« Women in Prison Triple Feature | Main | Coffee Break »

July 21, 2011

Accident

accident poster.jpg.jpg

Yi ngoi
Soi Cheang - 2009
Rose Entertainment & Media Region 3 DVD

A crucial scene in Accident takes place during a solar eclipse. Much of the drama of the film is based on what is seen, as well as unseen. The eclipse also acts as a visual symbol for the main character's understanding of what has been going on around him. The film is about the act of seeing, of understanding what one sees. To that end, many of the shots are not clear. What the viewer sees are reflections on glass, people partially seen through glass, people in shadows and rain. Even when the sun comes out, there is still uncertainty about what one is seeing, who we are looking at, and what, if any, relationship they may have with each other.

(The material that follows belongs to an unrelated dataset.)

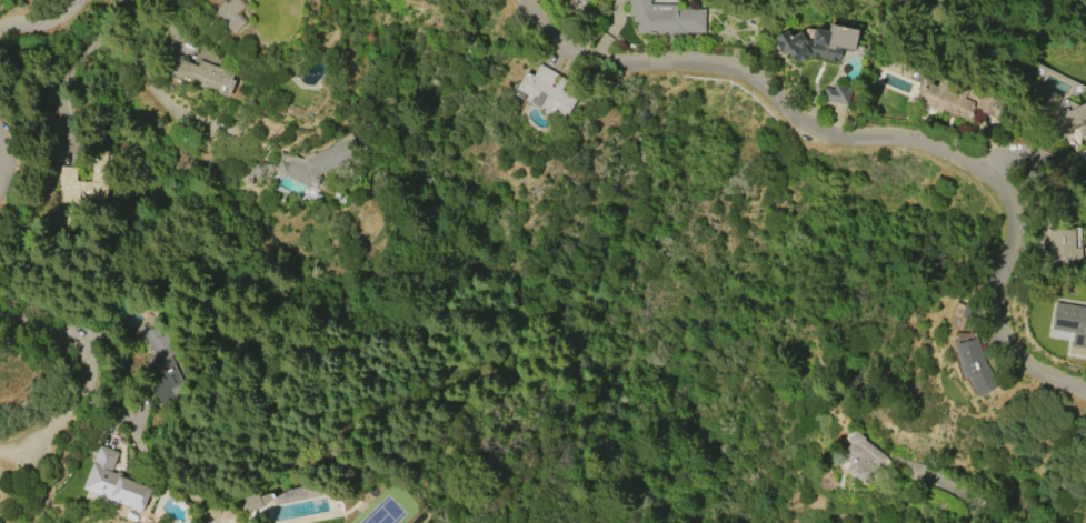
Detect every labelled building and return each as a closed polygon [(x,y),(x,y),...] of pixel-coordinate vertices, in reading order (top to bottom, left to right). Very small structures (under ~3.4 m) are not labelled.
[(209,11),(221,0),(223,0),(226,2),(228,0),(240,0),(247,7),(239,14),(247,22),(233,34),(209,11)] [(558,10),(549,0),(591,0),(570,19),(561,8),(558,10)] [(627,14),(628,0),(649,0),(649,4),(676,4),(676,9),(704,9),(704,32),(685,32),(685,37),(664,37),(664,34),(635,34),(635,22),(631,22),(631,14),(627,14)] [(829,24),(858,30),(854,51),(841,48),(839,59),(838,59),(837,63),(827,61),(828,59),(819,57),(819,59),(809,57),(810,56),(808,57),(809,58),(800,64),(798,62),(796,64),(786,51),(784,52),(781,50),(779,51),(774,42),(776,41),(773,38),(785,30),(790,38),(798,32),(805,41),(811,42),(814,29),(828,32),(829,24)] [(228,97),(173,77),(179,60),(196,66),(197,62),(192,61),(197,48),(217,56),(212,67),(232,73),(230,79),(233,81),(228,97)] [(539,63),(567,81),(561,90),(578,100),(562,123),(526,101),(519,112),(510,107),(516,97),(510,93),(511,90),(509,89),(512,82),(517,84),(525,71),(531,76),(539,63)] [(969,121),(940,109),(939,112),(919,104),(921,100),(918,99),(923,88),(925,89),(927,83),(936,87),(940,77),(952,81),(946,92),(955,95),(959,87),(967,90),(966,93),(979,99),(982,93),(992,98),(995,100),(988,117),(974,110),(969,121)] [(825,87),(821,98),(846,107),(852,88),(835,82),(833,90),(825,87)] [(1084,103),(1085,108),(1085,122),(1060,134),(1053,119),(1059,114),(1058,111),(1066,108),(1067,111),(1084,103)] [(309,185),(301,183),(300,187),(285,181),(287,177),(268,170),(267,171),(265,170),(261,179),(253,175),(252,179),(253,179),(251,187),(243,184),(247,174),(240,171),(243,162),(250,165),(252,160),(267,165),(268,163),(273,165),(273,167),(276,168),(279,159),(278,158),(280,152),(292,157),(292,155),(301,159),(302,157),(311,152),(313,154),(332,147),(331,143),(340,140),(339,138),(349,133),(359,157),(319,173),(318,175),(321,177),(317,187),(310,184),(309,185)] [(56,204),(59,167),(77,168),(76,181),(89,182),(91,152),(106,153),(103,183),(108,183),(106,210),(86,208),(86,207),(56,204)] [(1073,230),(1074,249),(1085,249),(1085,259),(1042,261),(1042,251),(1048,250),(1047,231),(1073,230)] [(1055,302),(1085,308),(1085,349),(1070,346),(1073,333),(1050,330),(1055,302)] [(155,398),(147,381),(156,378),(148,358),(152,355),(142,332),(157,325),(188,395),(161,408),(157,398),(155,398)] [(963,379),(953,345),(974,339),(982,363),(997,386),(979,398),(967,378),(963,379)] [(861,484),(838,466),(843,460),(839,456),(849,444),(845,441),(854,430),(864,439),(863,440),(886,457),(880,465),(877,463),(861,484)] [(141,513),(81,490),(98,445),(118,453),(111,470),(122,474),(120,477),(150,490),(141,513)] [(893,456),(925,465),(920,481),(904,476),(906,470),(890,465),(893,456)] [(250,510),(248,512),(242,514),(238,504),(243,502),(242,497),(257,493),(258,496),(270,493),(272,496),(261,505),(261,507),(250,510)]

Richie Jen plays a man called Brain who leads a three person team in staging elaborate accidents that serve as cover for murders. Things begin to go sour for the team when the eldest member of the group, an older man known as Uncle, shows signs of forgetfulness. A staged accident held on one very dark, rainy night gets out of control when a bus crashes onto the scene, killing a member of Brain's team. The bus crash may be an accident, but Brain is certain that he's being played by a competitor, possibly someone from an insurance company.

cheang_c.png.jpg

Whether intentionally or not, Accident seems to have been inspired at least partially by Francis Ford Coppola"s The Conversation. Much of the film is devoted to Brain watching and listening, trying to make sense of what he sees and hears, gradually enveloped in increasing paranoia. There is also the unavoidable comparison to Rear Window, in content, but not style. Unlike James Stewart, who managed to put two and two together from the vantage point of his apartment, Richie Jen's attempts at adding up what he sees and hears reveal some unexpected answers. Brain's sense of isolation is also emphasized by his memories of his wife, who died in a car crash. Brain keeps his wife's damaged watch, with the time stopped at the moment of that accident. Brain's memory of his wife informs his current occupation, affording the illusion of being in control of life and death.

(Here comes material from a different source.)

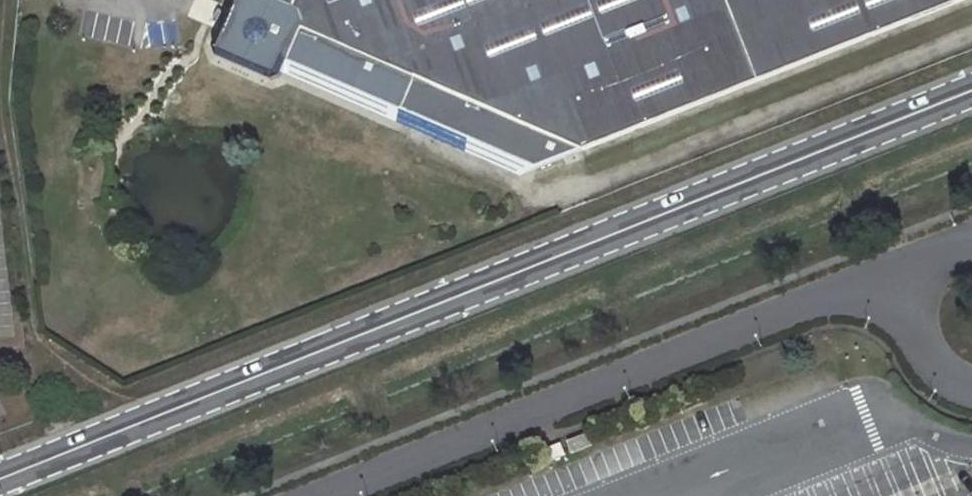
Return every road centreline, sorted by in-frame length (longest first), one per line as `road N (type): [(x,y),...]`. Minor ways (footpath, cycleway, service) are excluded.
road 1 (secondary): [(971,92),(0,479)]
road 2 (unclassified): [(330,495),(838,298)]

The first accident shown in the film involves among other things, a car with a flat tire on a street with heavy traffic, water spilled from a truck, and an errant banner hung improperly. The setup is so elaborate that the viewer is primed to be uncertain about what follows. Cheang plays on the assumption of the audience regarding the veracity of what the main protagonist may be seeing, and that what is seen by the protagonist is understood as revealing the truth about a situation.

There is some delight in watching Brain and his crew set up an accident, throwing around different ideas, and coming up with a plan involving a rainy night and a loose wire on streetcar tracks. The timing and the multiple steps involved make the staged murders from James Cain novels look simple minded. The murders are made of a complex series of causes and effects, death as staged by Rube Goldberg. Yet what Cheang is more interested in is how the efforts of confusion and secrecy undo Brain and his team, so much so that absolutely nothing appears to be coincidental, and everything has some sinister motivation. Even though Accident was produced by Johnnie To, and has some of To's crew on this film, including supporting actor Lam Suet, there is not the optimism that is usually found in To's films. In a To film, the protagonist usually finds a way to redeem himself at the very end. In Accident, even the best of intentions have tragic consequences.